# Audio Waveform and Mel-Spectrogram Visualization
This notebook demonstrates how to visualize an audio waveform and its corresponding Mel-spectrogram using the NSynth dataset and torchaudio library. The steps involved are as follows:

1. **Instantiate the Raw Dataset**: Load the 'training/validation/testing' split of the NSynth dataset without any transformation.

2. **Instantiate the MelSpectrogram Transformation**: Define the parameters for converting the audio waveform into a Mel-spectrogram.

3. **Select an Example**: Choose an example from the dataset to visualize.

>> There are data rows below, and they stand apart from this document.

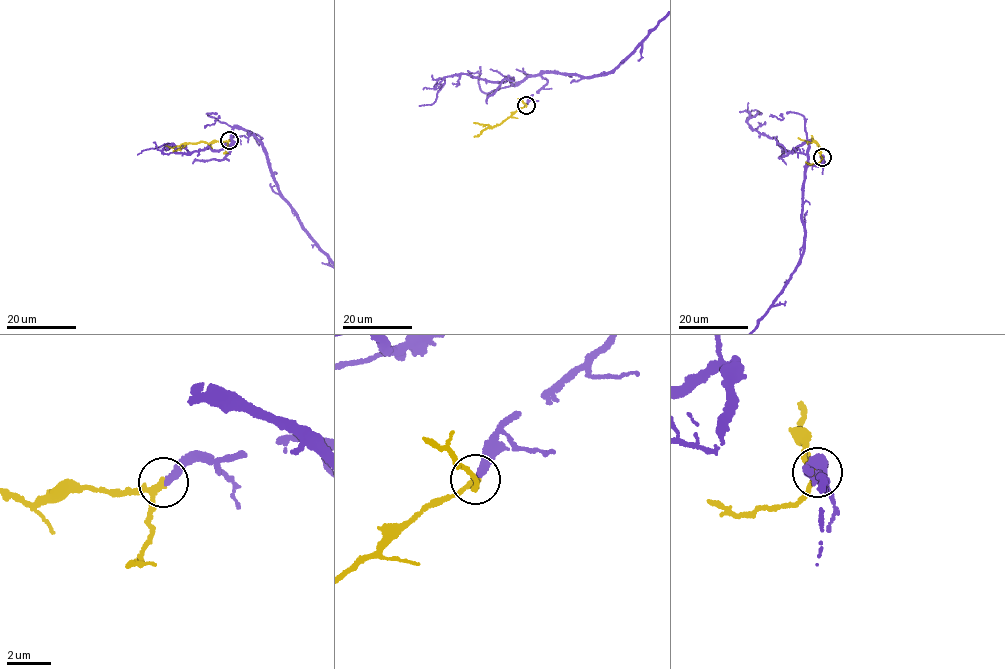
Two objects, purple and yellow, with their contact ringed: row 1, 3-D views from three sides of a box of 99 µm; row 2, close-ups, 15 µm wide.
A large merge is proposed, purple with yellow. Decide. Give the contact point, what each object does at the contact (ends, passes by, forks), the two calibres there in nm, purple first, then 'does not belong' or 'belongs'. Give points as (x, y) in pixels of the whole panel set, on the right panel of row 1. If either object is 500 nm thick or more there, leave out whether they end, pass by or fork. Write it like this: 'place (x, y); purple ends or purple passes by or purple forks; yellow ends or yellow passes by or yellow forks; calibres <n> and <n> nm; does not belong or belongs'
place (822, 157); purple ends; yellow passes by; calibres 280 and 200 nm; belongs

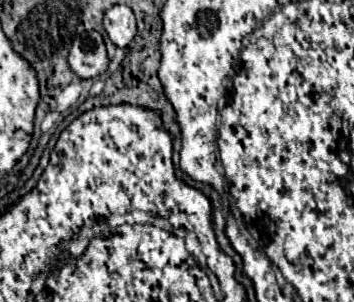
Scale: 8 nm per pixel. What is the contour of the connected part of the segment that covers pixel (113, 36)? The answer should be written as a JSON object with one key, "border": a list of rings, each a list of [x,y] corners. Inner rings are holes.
{"border":[[[113,5],[103,19],[105,31],[109,35],[109,39],[117,45],[117,47],[127,47],[131,43],[131,39],[137,33],[135,27],[135,15],[127,5]]]}

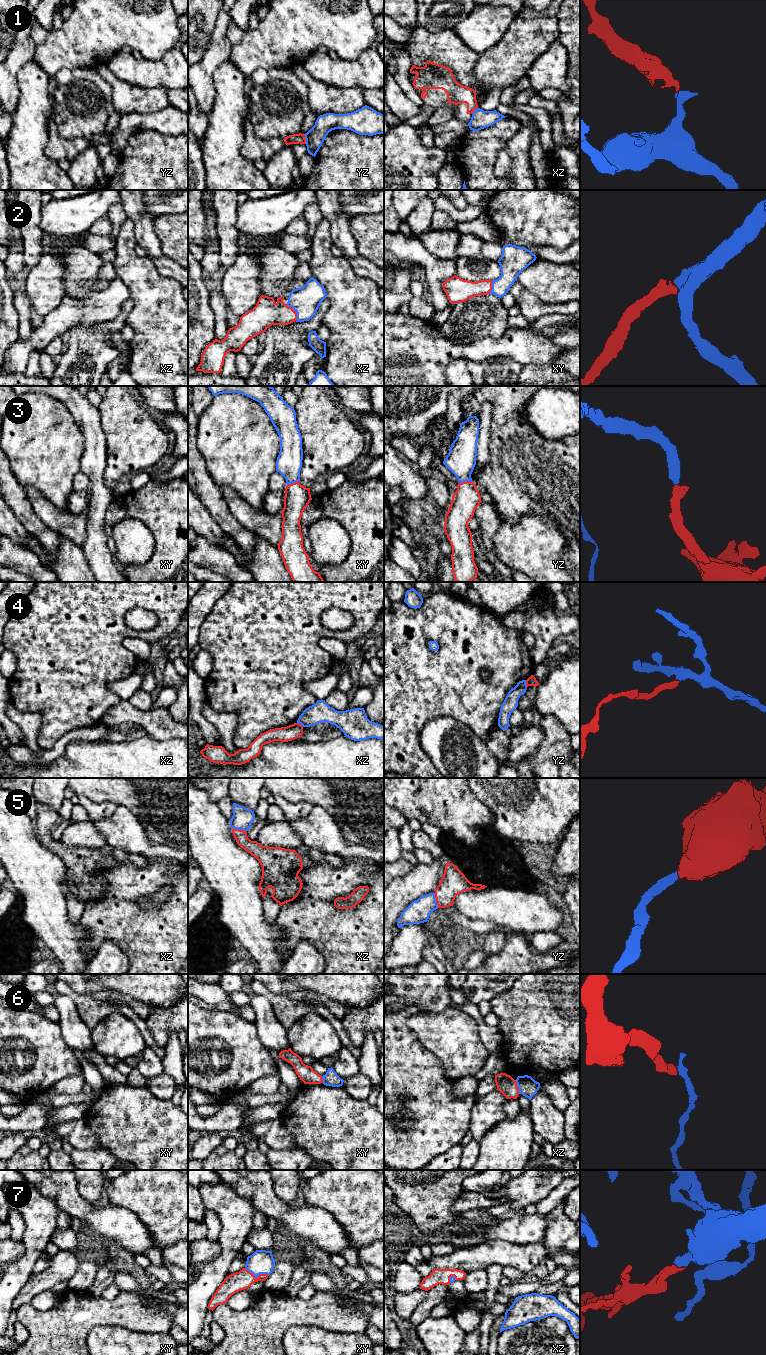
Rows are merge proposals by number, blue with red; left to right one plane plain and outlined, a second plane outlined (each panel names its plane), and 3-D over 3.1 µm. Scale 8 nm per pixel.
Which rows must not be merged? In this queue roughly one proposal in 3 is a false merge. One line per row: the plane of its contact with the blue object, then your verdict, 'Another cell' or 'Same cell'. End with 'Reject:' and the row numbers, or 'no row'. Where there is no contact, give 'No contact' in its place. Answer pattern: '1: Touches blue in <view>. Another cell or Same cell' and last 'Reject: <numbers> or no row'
1: Touches blue in yz. Another cell
2: Touches blue in xz. Same cell
3: Touches blue in xy. Same cell
4: Touches blue in yz. Another cell
5: Touches blue in xz. Same cell
6: Touches blue in xz. Another cell
7: Touches blue in xy. Same cell
Reject: 1, 4, 6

4. **Plot the Waveform**: Visualize the raw audio waveform.

5. **Apply the MelSpectrogram Transformation**: Convert the waveform into a Mel-spectrogram.

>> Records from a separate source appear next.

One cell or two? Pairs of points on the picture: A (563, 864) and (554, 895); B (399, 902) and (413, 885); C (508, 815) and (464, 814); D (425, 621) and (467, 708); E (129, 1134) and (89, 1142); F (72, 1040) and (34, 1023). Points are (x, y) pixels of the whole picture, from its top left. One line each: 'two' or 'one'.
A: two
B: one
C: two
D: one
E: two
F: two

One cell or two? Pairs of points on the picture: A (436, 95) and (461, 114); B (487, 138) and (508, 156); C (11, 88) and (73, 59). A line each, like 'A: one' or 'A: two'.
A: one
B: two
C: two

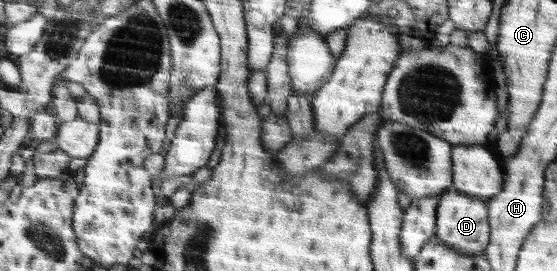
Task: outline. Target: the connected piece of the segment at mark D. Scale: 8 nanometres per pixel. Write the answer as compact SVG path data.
M446 190L441 199L439 199L439 206L437 211L437 233L435 237L459 251L459 253L467 255L484 254L486 247L490 243L490 217L489 204L485 200L479 200L467 196L462 192L453 190Z

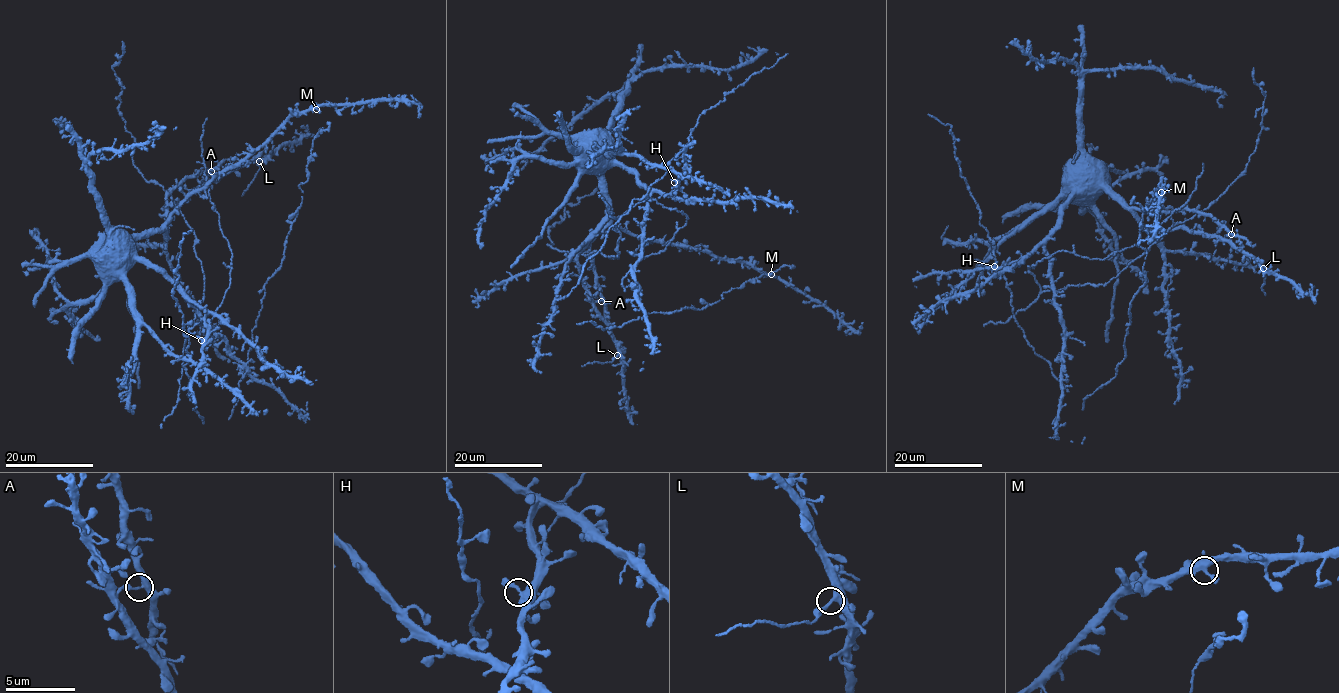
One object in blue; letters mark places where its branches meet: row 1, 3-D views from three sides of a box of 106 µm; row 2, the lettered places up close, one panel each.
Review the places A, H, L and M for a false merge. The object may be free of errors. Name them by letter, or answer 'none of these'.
L

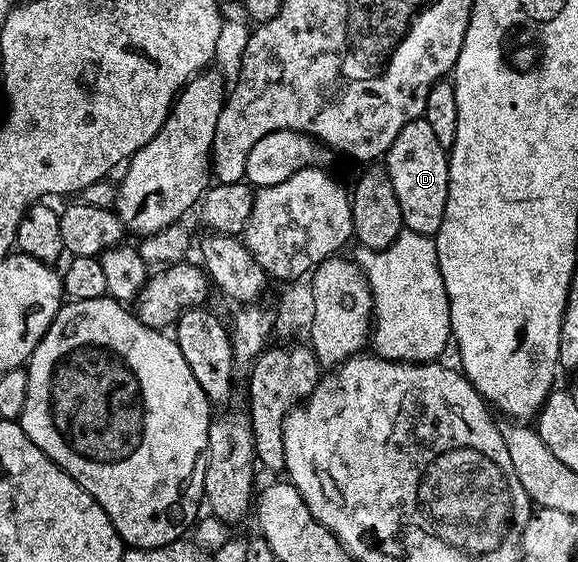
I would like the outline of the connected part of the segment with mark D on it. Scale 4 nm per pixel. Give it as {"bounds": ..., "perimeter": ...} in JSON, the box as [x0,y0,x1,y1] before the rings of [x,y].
{"bounds":[384,117,450,235],"perimeter":[[[425,117],[412,120],[400,128],[400,136],[392,144],[392,148],[384,156],[384,165],[392,180],[392,188],[396,188],[396,200],[400,200],[402,224],[405,229],[417,234],[437,235],[440,224],[444,220],[444,208],[448,200],[448,180],[450,179],[450,160],[447,147],[436,140],[436,132],[426,123]]]}

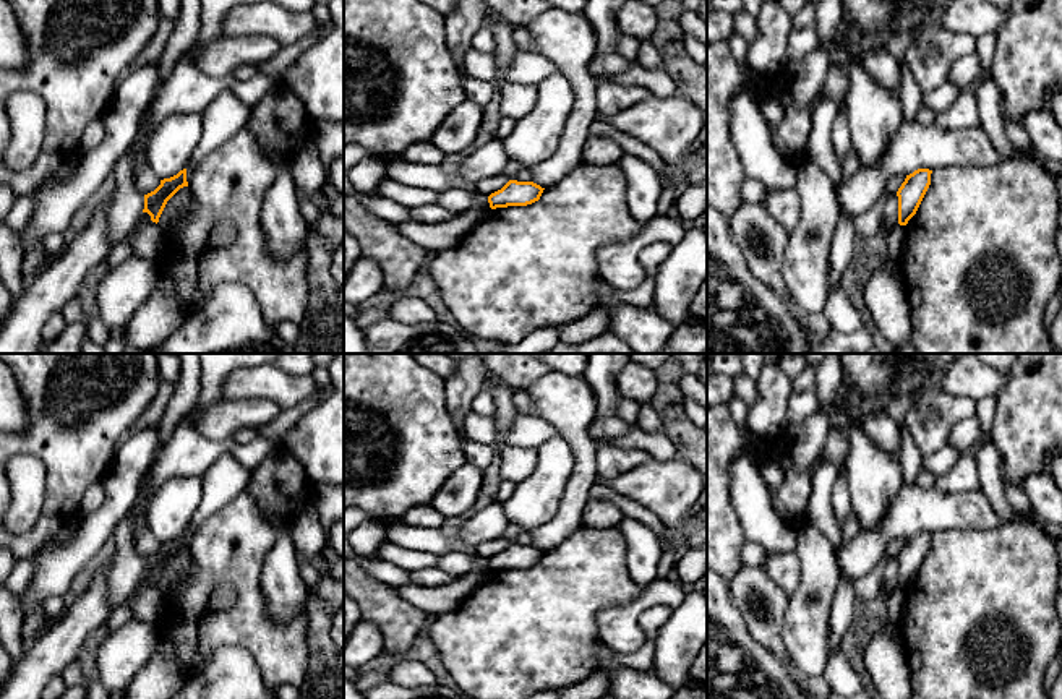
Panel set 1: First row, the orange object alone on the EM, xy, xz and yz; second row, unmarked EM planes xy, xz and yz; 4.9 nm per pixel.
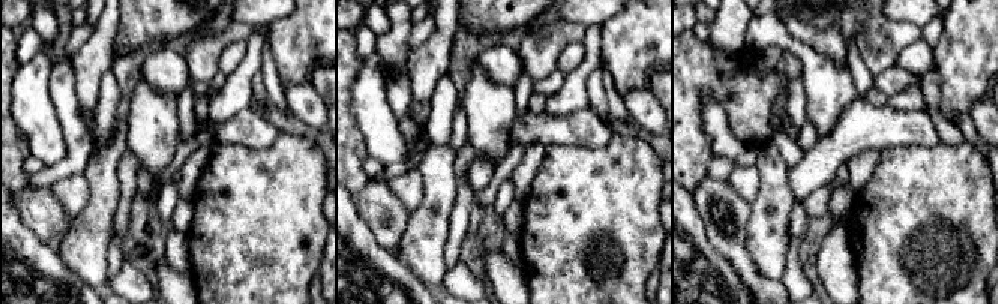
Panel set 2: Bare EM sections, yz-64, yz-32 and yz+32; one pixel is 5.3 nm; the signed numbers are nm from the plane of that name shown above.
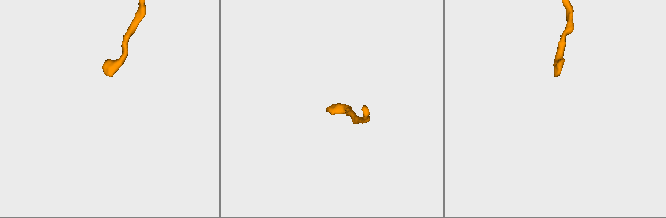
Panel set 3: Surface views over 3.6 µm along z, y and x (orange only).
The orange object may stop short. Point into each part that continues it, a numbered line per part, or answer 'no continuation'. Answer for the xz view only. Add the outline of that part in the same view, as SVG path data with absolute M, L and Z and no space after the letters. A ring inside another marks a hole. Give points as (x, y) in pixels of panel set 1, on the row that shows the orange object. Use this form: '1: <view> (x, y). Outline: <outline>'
no continuation

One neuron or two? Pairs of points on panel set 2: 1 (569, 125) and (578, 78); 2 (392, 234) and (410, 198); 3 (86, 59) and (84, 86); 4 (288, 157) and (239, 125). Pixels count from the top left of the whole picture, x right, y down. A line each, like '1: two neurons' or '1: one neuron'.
1: two neurons
2: two neurons
3: one neuron
4: two neurons

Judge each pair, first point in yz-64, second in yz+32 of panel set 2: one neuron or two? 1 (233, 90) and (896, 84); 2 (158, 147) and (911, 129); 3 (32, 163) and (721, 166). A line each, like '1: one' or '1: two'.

6. **Convert to Decibels**: Optionally, convert the Mel-spectrogram to decibels for better visualization.

7. **Plot the Mel-Spectrogram**: Visualize the Mel-spectrogram in decibels.

In [None]:
import sys
print("Notebook Python executable:", sys.executable)
!which python
!pip show deeplake

Notebook Python executable: /Users/pablogarcialopez/.pyenv/versions/TFG-info/bin/python
/Users/pablogarcialopez/.pyenv/versions/TFG-info/bin/python
Name: deeplake
Version: 3.9.44
Summary: Activeloop Deep Lake
Home-page: 
Author: activeloop.ai
Author-email: support@activeloop.ai
License: MPL-2.0
Location: /Users/pablogarcialopez/.pyenv/versions/3.12.7/envs/TFG-info/lib/python3.12/site-packages
Requires: aioboto3, boto3, click, humbug, lz4, nest_asyncio, numpy, pathos, pydantic, pyjwt, tqdm
Required-by: 


In [None]:
%run init_notebook.py

import torchaudio
from src.dataset import NSynth
from torchaudio.transforms import MelSpectrogram
from src.utils.audio_plotting import *
from src.deeplake_dataset import DeepLakeNSynth



# ++++++++++++++++++++++++++++++++++++++++++++++++++++++++++++++++++++++++++++++
# Visualization of an audio waveform without transformation, and its Mel-spectrogram
# ++++++++++++++++++++++++++++++++++++++++++++++++++++++++++++++++++++++++++++++

# 1) Instantiate the raw dataset
# raw_dataset = NSynth('testing')
raw_dataset = DeepLakeNSynth('test')

# 2) Instantiate the MelSpectrogram transformation
mel_transform = MelSpectrogram(
    sample_rate=16000,
    n_fft=1024,
    hop_length=501,
    n_mels=64,
    normalized=True
)

# 3) Select an index to view an example
metadata, waveform, sample_rate = raw_dataset[0]  # example of index 0
# waveform.shape -> [1, num_samples], since it is mono

# 4) Plot waveform
plot_waveform(waveform)

# 5) Apply the transformation to obtain the spectrogram
mel_spec = mel_transform(waveform)  # Returns [1, n_mels, time_frames]
# print("Shape: ", mel_spec.shape)    # Returns [1, 64, 126]

# 6) Convert to decibels for better visualization
db_transform = torchaudio.transforms.AmplitudeToDB(stype="power")
mel_spec_db = db_transform(mel_spec)

# 7) Plot the Mel-spectrogram
plot_spectogram(mel_spec_db)

Notebook Python executable: /Users/pablogarcialopez/.pyenv/versions/TFG-info/bin/python


UsageError: Line magic function `%which` not found.